Notwithstanding denial of sanction to prosecute the officers by Law ministry, the CBI named Kumar, a 1979-batch IPS officer who retired last year, and P Mittal, M K Sinha and Rajiv Wankhede.
They have been charged under section 120-B (criminal conspiracy), murder, wrongful confinement, kidnapping, wrongful concealment.
Kumar has been additionally charged under Arms Act with CBI alleging that he had provided arms to the accused on June 14, 2004, a day before the encounter took place.
The CBI alleged in its supplementary charge sheet that Kumar, who was the then Joint Director of IB, handed over arms and ammunition to G Singhal of Gujarat police who onpassed the weapons to Tarun Barot through Nizamuddin Sayeed.
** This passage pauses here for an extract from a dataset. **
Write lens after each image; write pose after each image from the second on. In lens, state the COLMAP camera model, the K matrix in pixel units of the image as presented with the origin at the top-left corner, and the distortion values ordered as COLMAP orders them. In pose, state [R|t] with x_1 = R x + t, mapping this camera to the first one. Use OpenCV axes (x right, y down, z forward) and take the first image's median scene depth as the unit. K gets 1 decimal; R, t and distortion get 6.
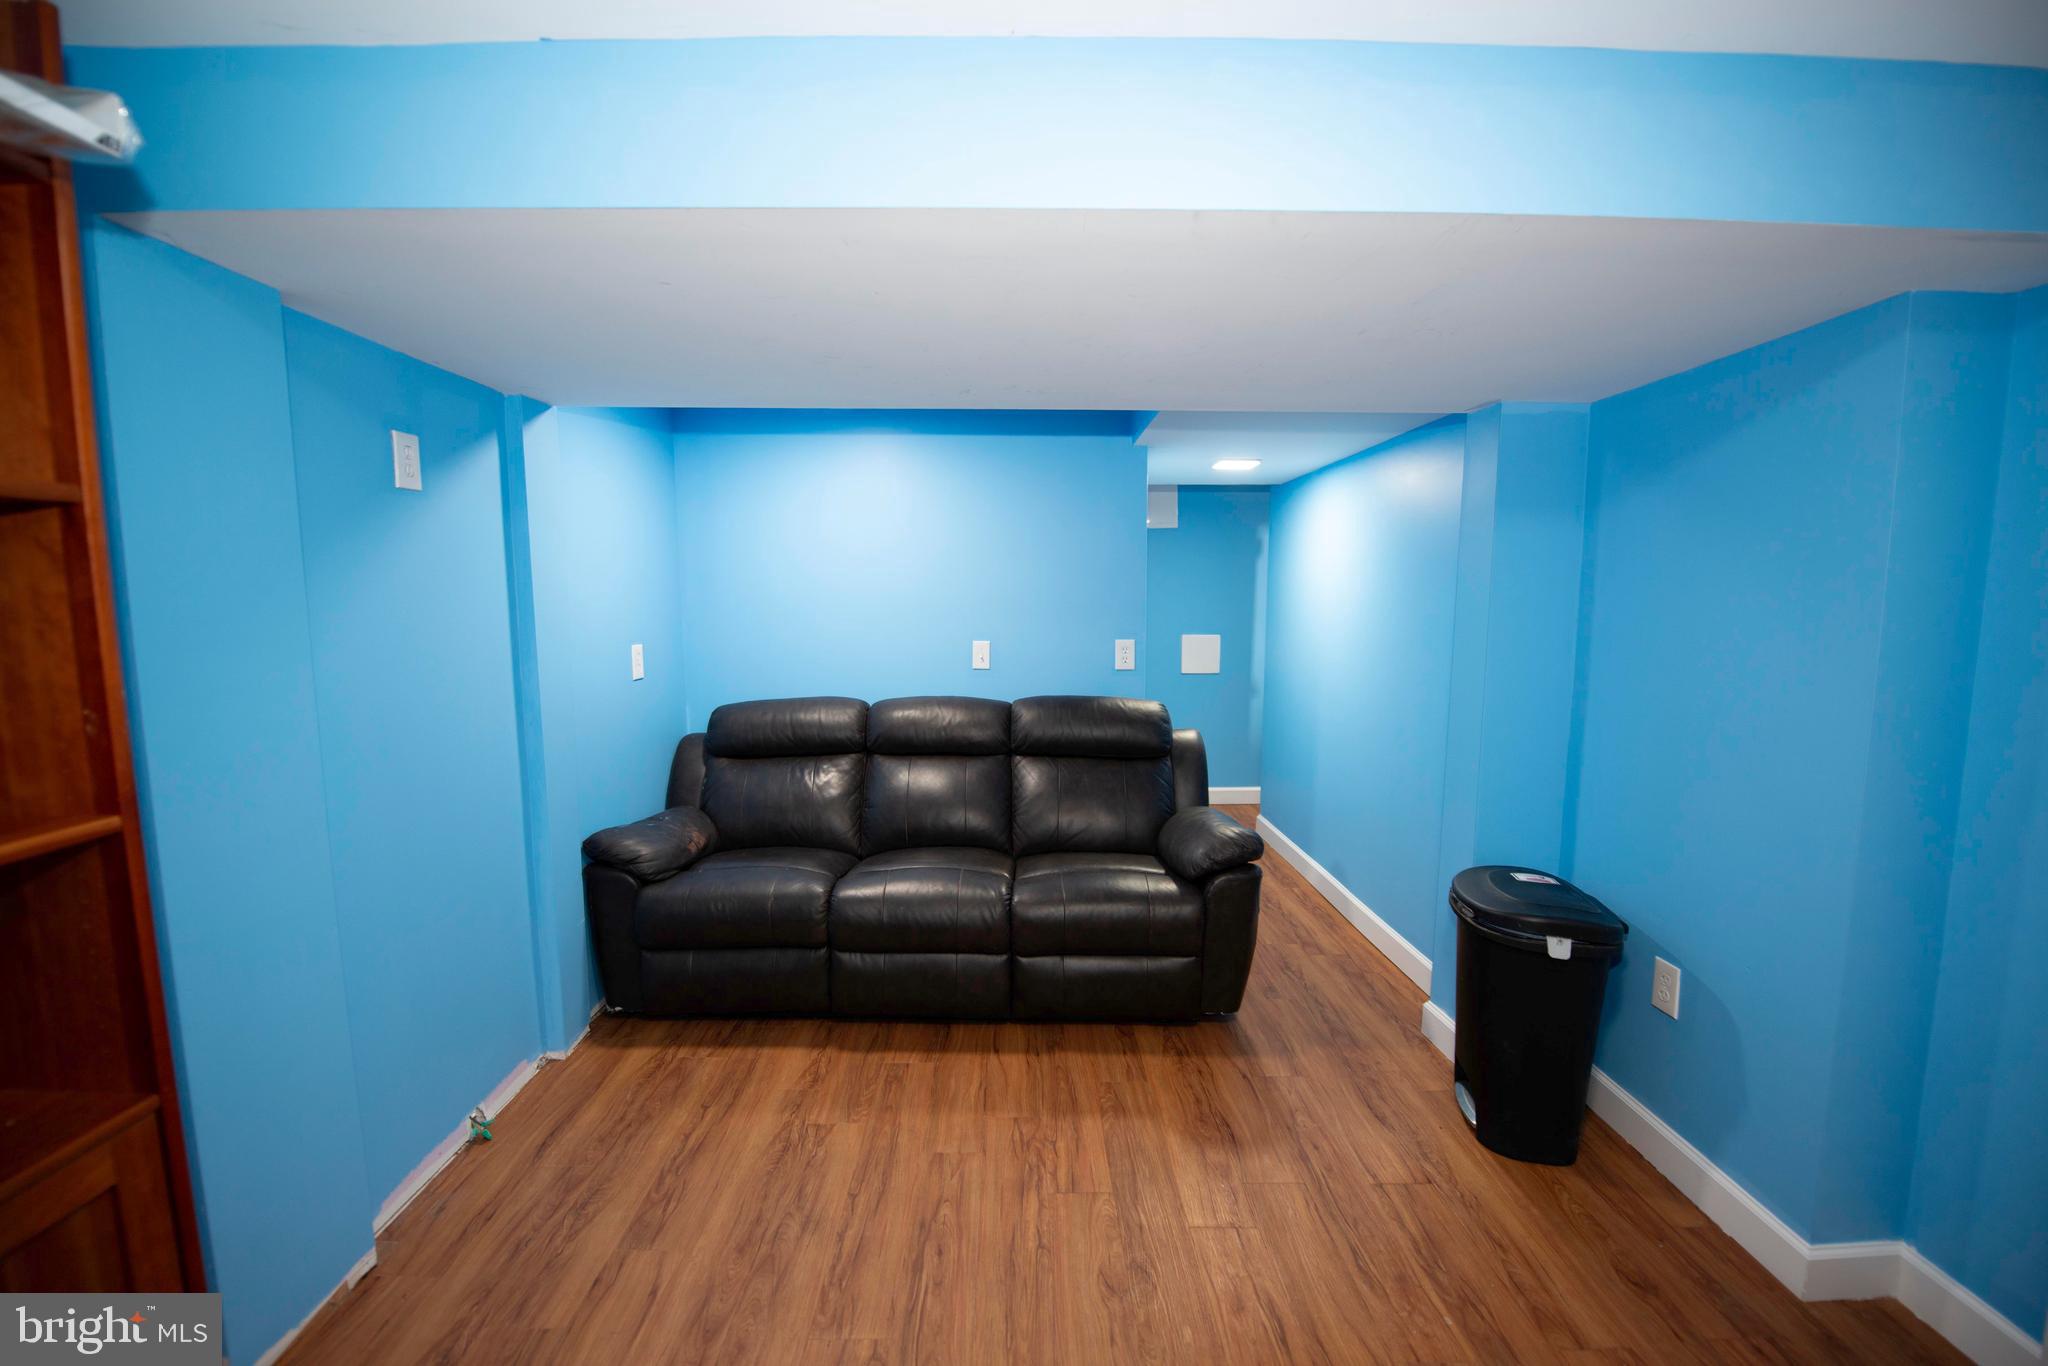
lens RADIAL K [[824.2, 0, 1030.0], [0, 824.2, 691.2], [0, 0, 1]] dist [-0.021236, 0.000048]
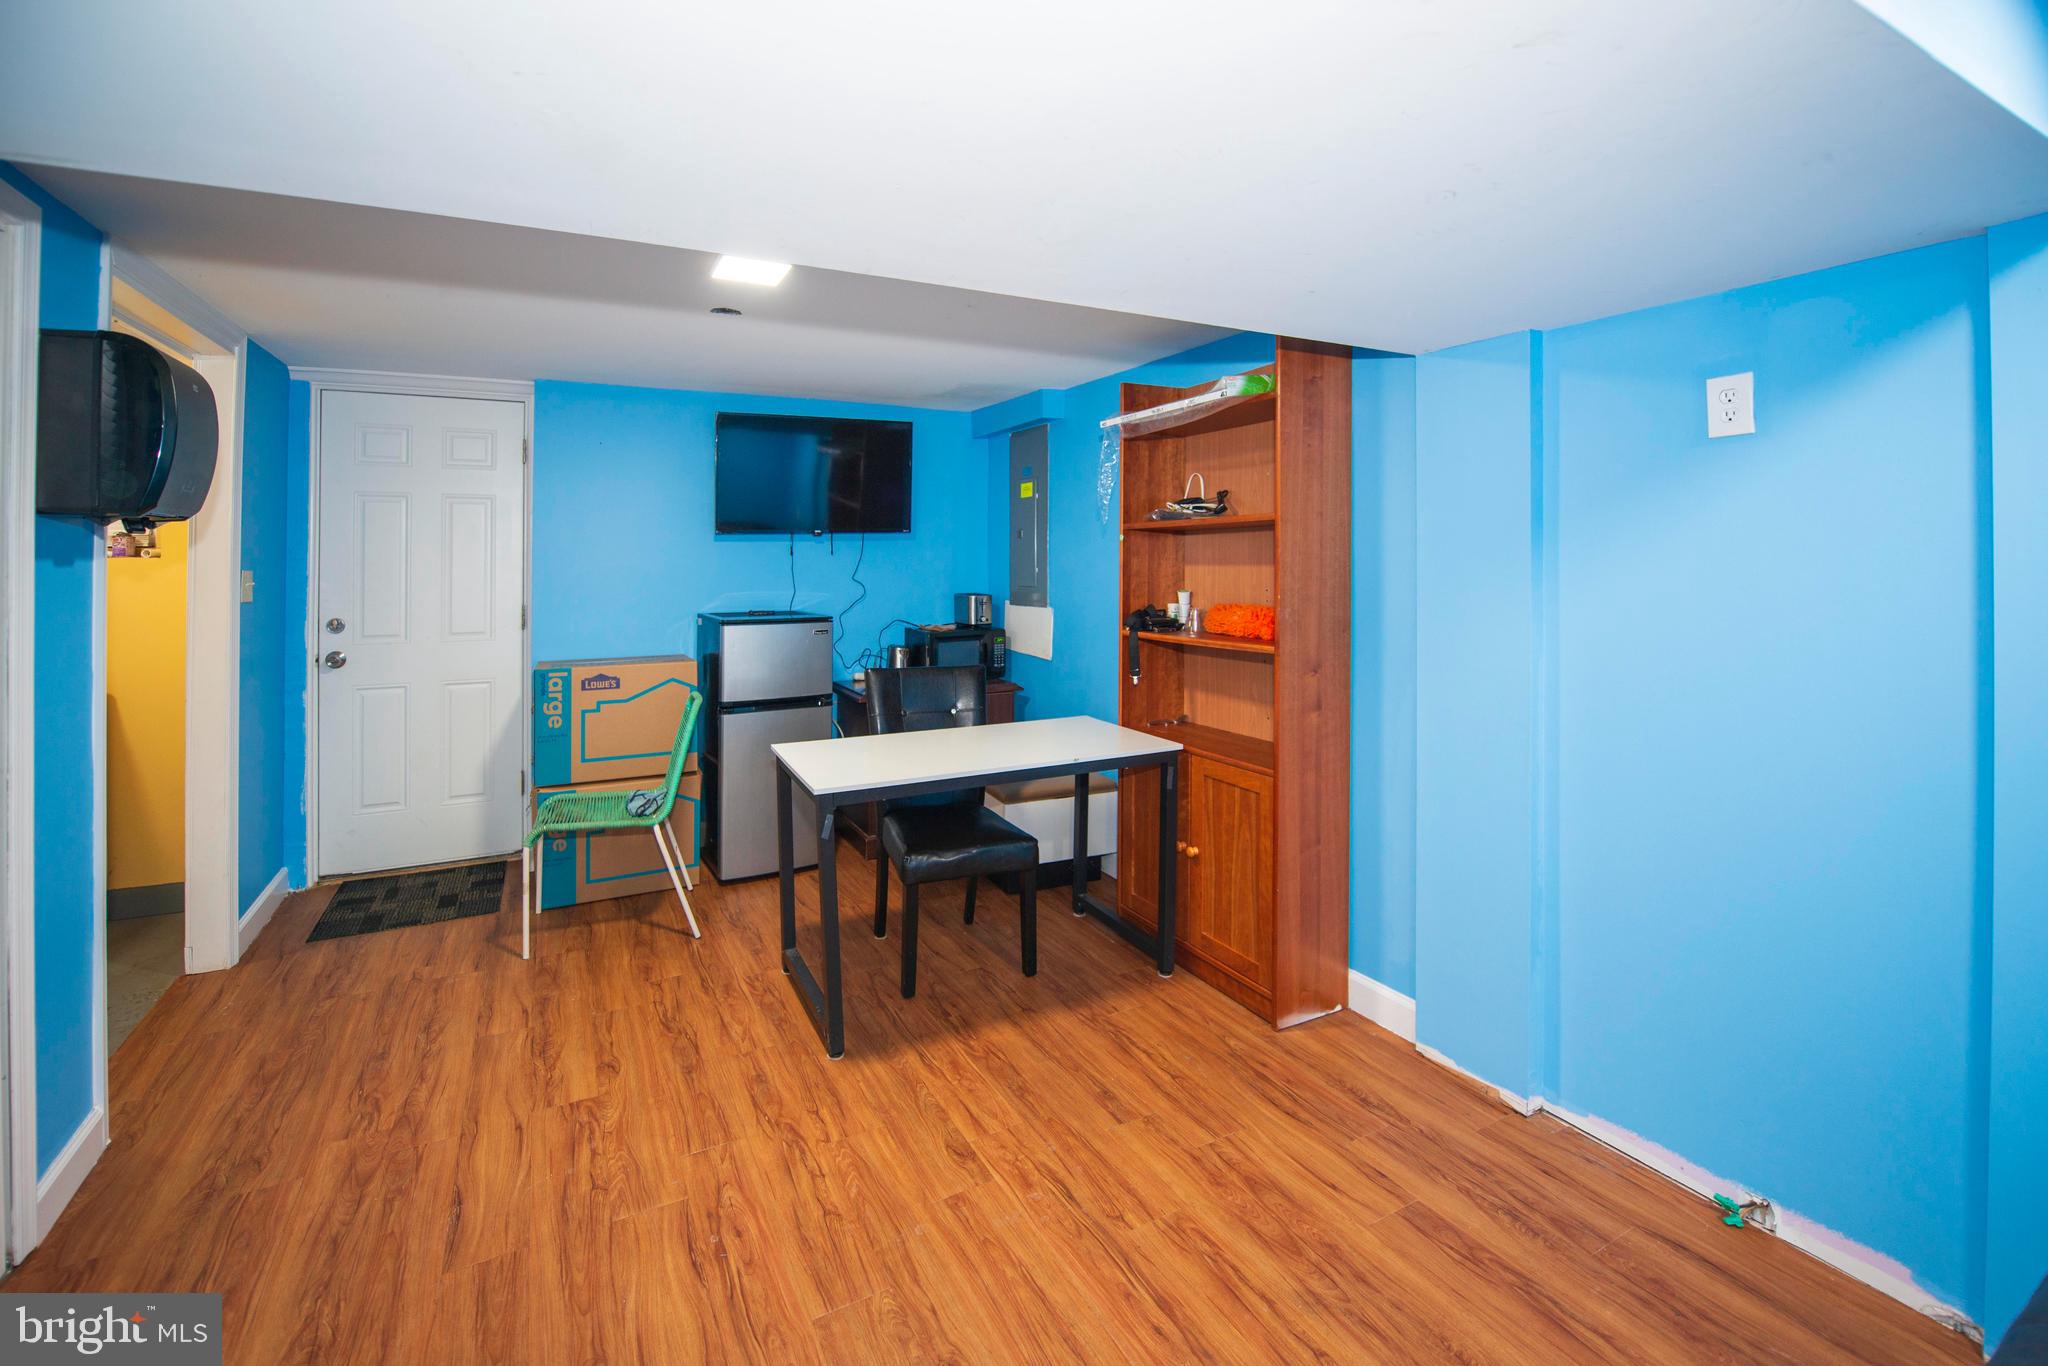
lens RADIAL K [[824.2, 0, 1032.0], [0, 824.2, 673.1], [0, 0, 1]] dist [-0.021236, 0.000048]
pose [[-0.871460, 0.068335, -0.485683, 0.382366], [-0.050877, 0.972310, 0.228091, -0.174287], [0.487821, 0.223482, -0.843852, 1.546745]]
These arms and ammunition were used in executing the crime.
The name of Amit Shah, a close aide of Chief Minister Narendra Modi did not figure in the charge sheet despite allegations made against him by Singhal.
CBI sources said that the matter was still under investigation and also mentioned that the agency was filing the charge sheet without any sanction of prosecution by the Law ministry.
The agency has also requested the court to slap an additional charge under Sec.193 of IPC against retired Deputy Superintendent of Police J G Parmar (already chargesheeted).
This section deals with punishment for intentionally giving false evidence in any of a judicial proceedings, or fabricating false evidence for the purpose of being used in any stage of judicial process.
The CBI alleged that Parmar had concealed the fact that he had kept the car with him in which the four—Ishrat Jehan, Javaid Sheikh alias Parnesh Pillai, Amjad Ali Rana and Zeeshan Johar—were killed.
CBI counsel Ejaz Khan told the Additional Chief Judicial Magistrate that the IB officials had conspired to eliminate the four.